Between 2016 and 2017, we’ve seen a 600% increase in the number of IoT attacks, according to a report by Symantec. Many of these attacks are linked to the rise in cyber-espionage, with as much as 21% of these attacks originating from China.
Few companies have yet to find a practical use for blockchain technologies. This is not surprising as the blockchain was not designed for the purpose of enabling companies to secure their digital assets via centralized control. However, there are a number of post-blockchain solutions that are emerging, such as the SAFE network, Holochain, and many others, that provide user-friendly, decentralized and encrypted storage/hosting options that will make it very difficult for hackers to target specific servers.
The number DDoS attacks have doubled over the last six months. This has been due to the growing availability of DDoS-for-hire services, and the increase in the number of unsecured IoT devices.
Security teams are struggling to stay on top of the growing frequency and sophistication of security threats. Using AI to automate the process of identifying and responding to threats can allow security teams to focus on more productive tasks. However, it may turn out to be a double-edged sword. According to predictions made by McAfee, we will likely see more cyber-criminals exploiting AI and machine learning to deploy even more sophisticated cyber-attacks.

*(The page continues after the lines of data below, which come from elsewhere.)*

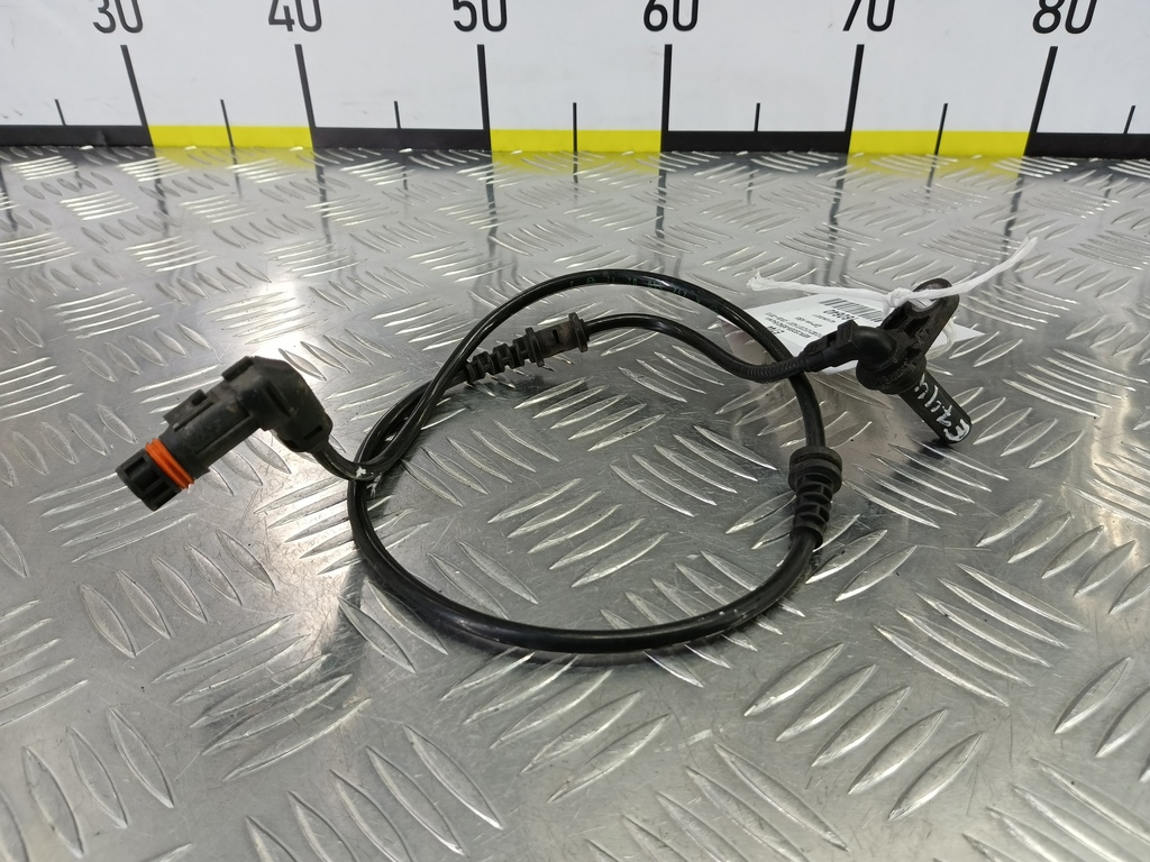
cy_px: 431
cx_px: 575
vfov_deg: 58.9
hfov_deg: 73.9
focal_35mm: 23
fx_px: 764
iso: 119
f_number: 1.6
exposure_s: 1/50
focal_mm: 4.11
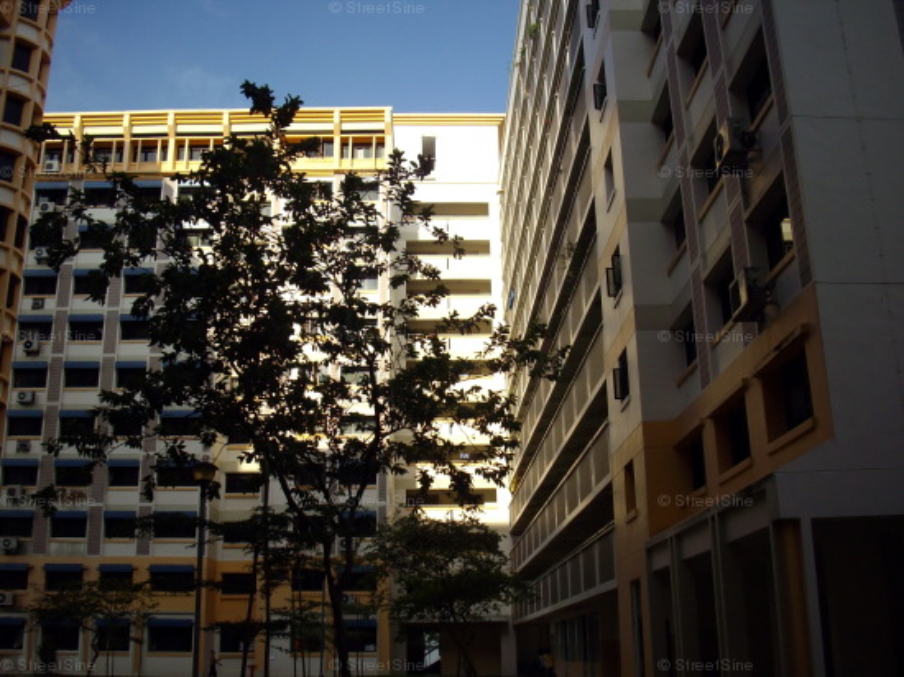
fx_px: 966
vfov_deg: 38.6
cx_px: 452
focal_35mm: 37
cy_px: 338
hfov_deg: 50.2
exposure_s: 1/250
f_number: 5.6
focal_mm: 6.2
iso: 80
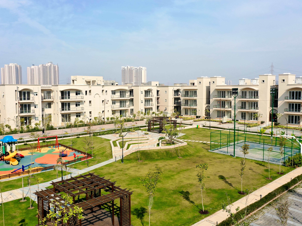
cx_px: 157
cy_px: 111
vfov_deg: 45.4
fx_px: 270
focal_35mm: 31
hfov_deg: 58.3
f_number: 3.5
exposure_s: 1/60
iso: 100
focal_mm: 10.26
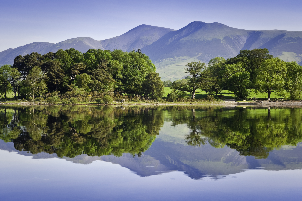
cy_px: 100
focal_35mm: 75
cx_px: 151
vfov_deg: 18.1
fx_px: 628
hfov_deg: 27.0
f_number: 9
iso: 200
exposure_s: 1/125
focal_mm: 50
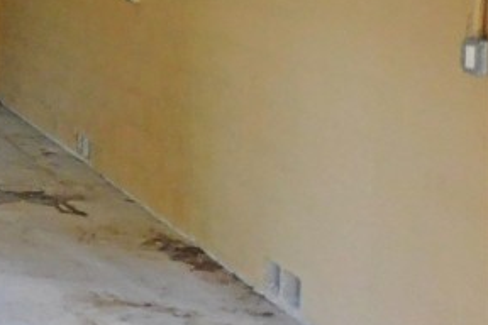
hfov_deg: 18.8
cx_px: -374
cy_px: -37
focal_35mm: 85
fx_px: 1152
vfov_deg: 15.6
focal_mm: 4
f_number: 3
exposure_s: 1/10
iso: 400
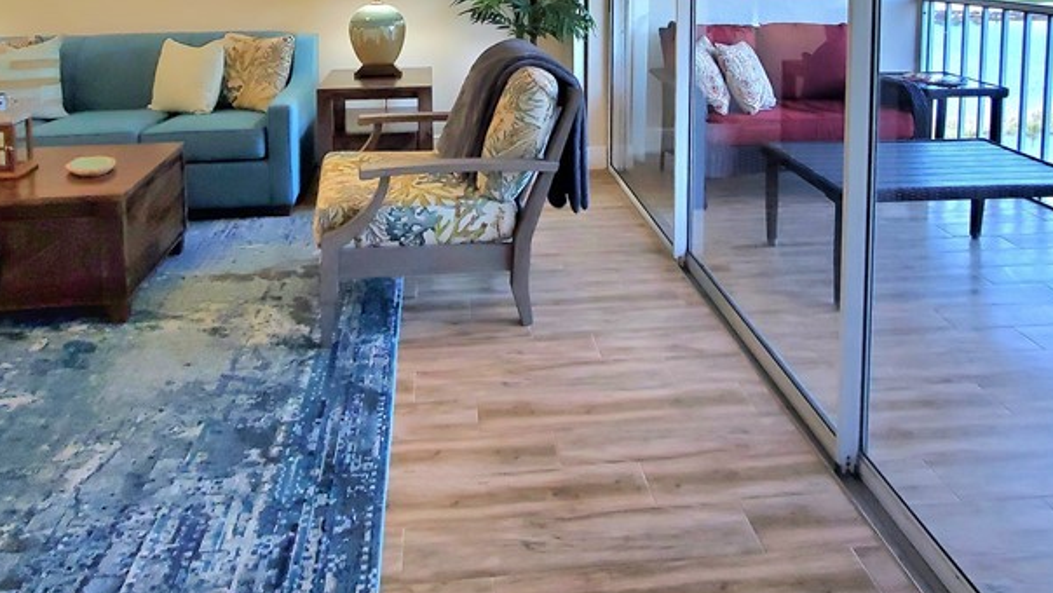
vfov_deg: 40.3
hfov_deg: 76.3
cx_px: 518
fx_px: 670
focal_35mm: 24
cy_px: -30
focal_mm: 1.8
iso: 200
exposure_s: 1/60.2
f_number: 2.2
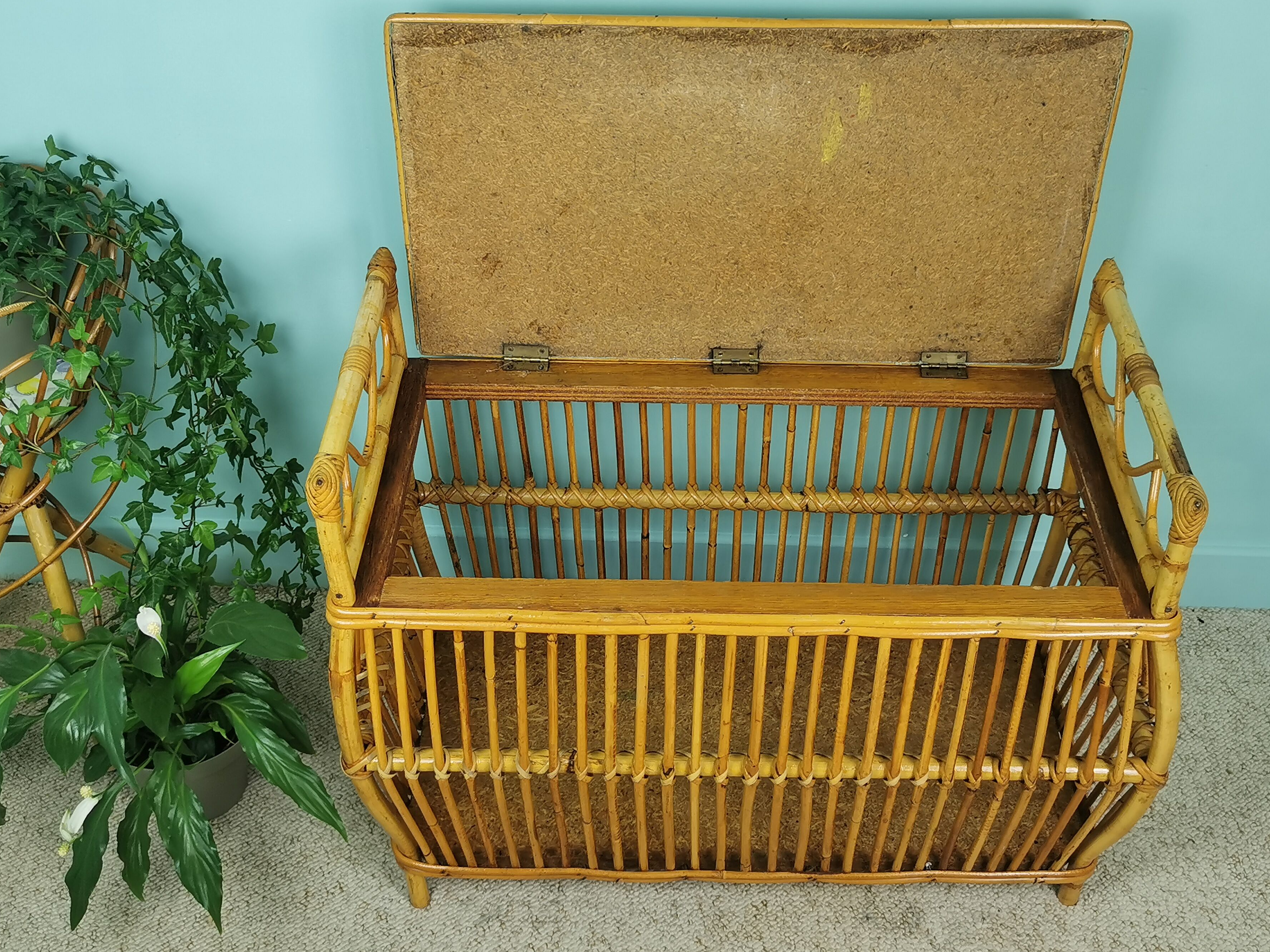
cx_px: 645
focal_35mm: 43
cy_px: 472
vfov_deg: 33.6
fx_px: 1578
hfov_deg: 43.9
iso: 80
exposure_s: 1/100
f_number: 1.8
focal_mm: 5.58
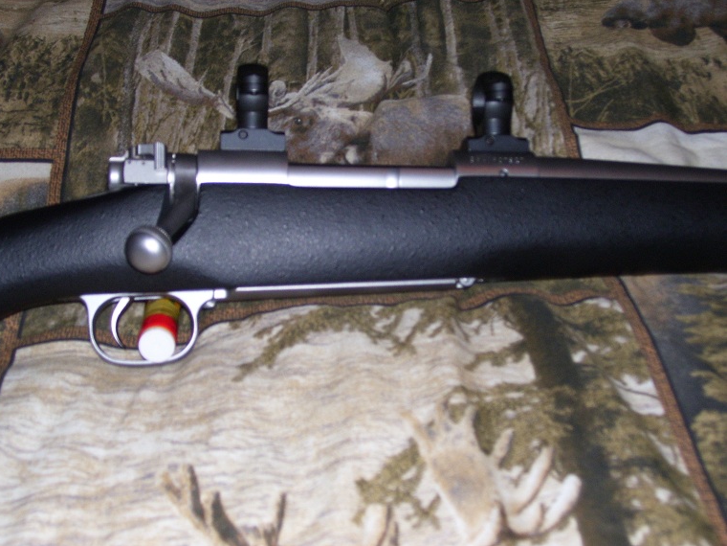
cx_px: 358
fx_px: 1218
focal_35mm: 58
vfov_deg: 25.2
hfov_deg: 33.2
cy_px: 274
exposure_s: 1/60
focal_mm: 9.4
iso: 125
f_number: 3.4
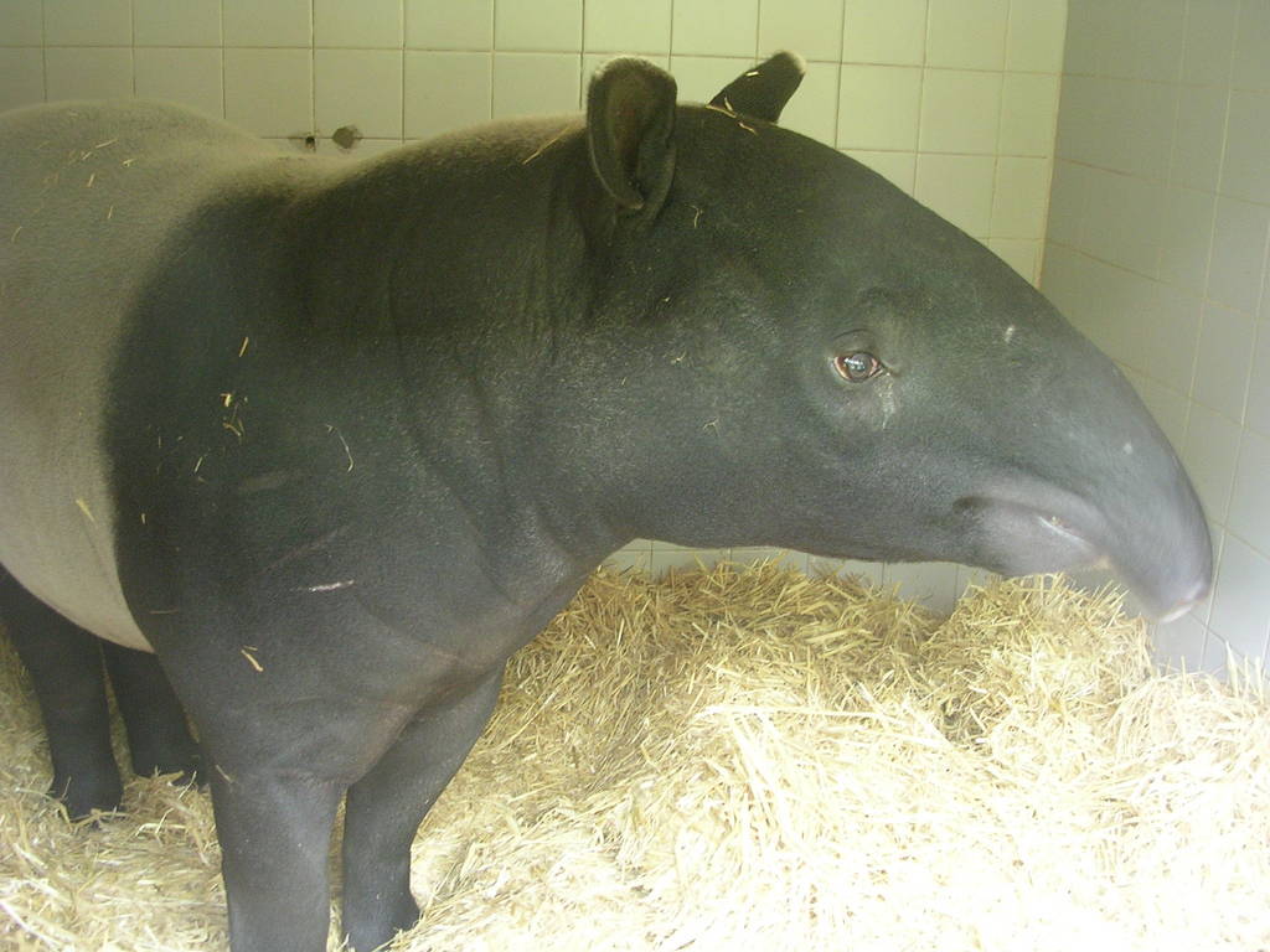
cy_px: 476
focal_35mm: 38
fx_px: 1394
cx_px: 635
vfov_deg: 37.7
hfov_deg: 49.0
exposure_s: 1/3.2
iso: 100
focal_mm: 5.8
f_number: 2.8
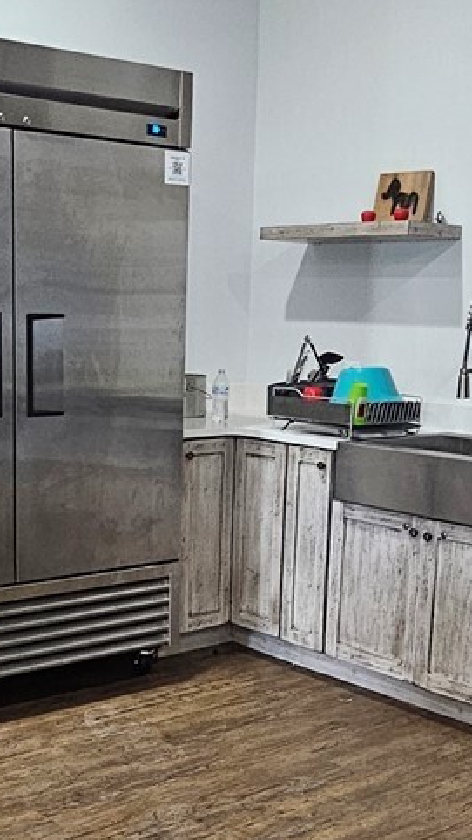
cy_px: 565
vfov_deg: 43.1
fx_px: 1046
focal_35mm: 47
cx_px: 145
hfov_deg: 25.2
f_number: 2.2
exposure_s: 1/60
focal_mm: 2.2
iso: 320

Given that malicious and negligent employees are still the greatest cyber-security threat to the business community, more executives are looking towards real-time auditing solutions to help them protect their sensitive data. Sophisticated DCAP (Data-Centric Audit & Protection) solutions provide companies with a wealth of invaluable information about how their sensitive data is being accessed, moved, modified or deleted. They can be used to monitor user privileges, files, folders, mailbox accounts, and any events that match a predefined threshold condition. They can automate the management of inactive user accounts, as well as reminding users to reset their passwords.